Sometimes, responses to follow-up prompts often include snippets of code that, while correct, can sometimes be hard to see where they need to be applied as a change/addition/subtraction. I find myself prompting to, “Please provide the complete implementation with this update included.” and that (almost always) works.

It does feel magical,
though. 🪄

@davew I wouldn't recommend it. It's trained on certain practices that are often not the best. Also refactoring custom, older code usually just means non working new code that might follow some patterns but doesn't work. Yep. It can even create test (unit test) that will clear up your (hopefully dev) database. So moderate success and often lots of frustration on the way.
(Antigravity and Gemini 3 and 3.1)
@davew with the right instructions they can do the right thing. Did some big refactoring and swapping out libraries. The chance of success is higher depending on test coverage and good types

@evert @davew all the replies have been good but this one (tests with a description of success signal) plus keep in plan mode long seems to be leading to Magic town (autonomous runs)

If you did oo right, it really does nice with GoF pattern names.

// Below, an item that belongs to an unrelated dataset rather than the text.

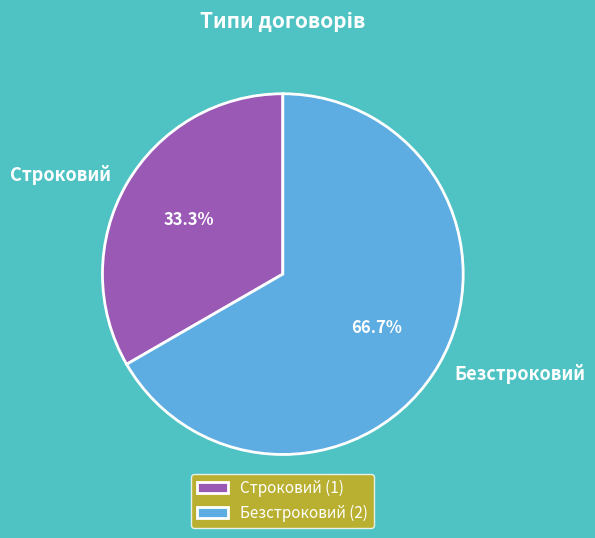

Is there any slice that represents more than half of the pie?

Yes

@davew mostly breaks and that's why this part i still do manually…
@davew with the latest models (e.g. Claude Opus 4.6), actually surprisingly well. To the point where it makes writing a bunch of junk less of an issue since it can tidy up after itself surprisingly well
@davew GPT 5 mini and Gemini via GitHub Copilot tend to pile on. Gemini models usually introduce extra variables or constants and add redundant comments to any code they can. I’ve resorted to mostly using agents for DevOps stuff (configuring Docker, etc.) and chats or edit mode for dealing with frustrating errors, messy code, or trivial yet tedious tasks. (almost all accidental alliteration always sounds advised)
@davew Models with a larger context window should perform much better.
@davew Whenever I am asking for something more complicated than simple, I first ask the machine to do a pre-mortem. I tell it to ask me questions and suggest things. Then, we go back and forth about everything. Only when I am satisfied, I let the machine generate the code for me. It happened that the machine suggested reorganizing the code or a a complete rewrite, and I approved it.

@hananc

Is that it? Once you get to try it out do you get new ideas? If so, go back to my question.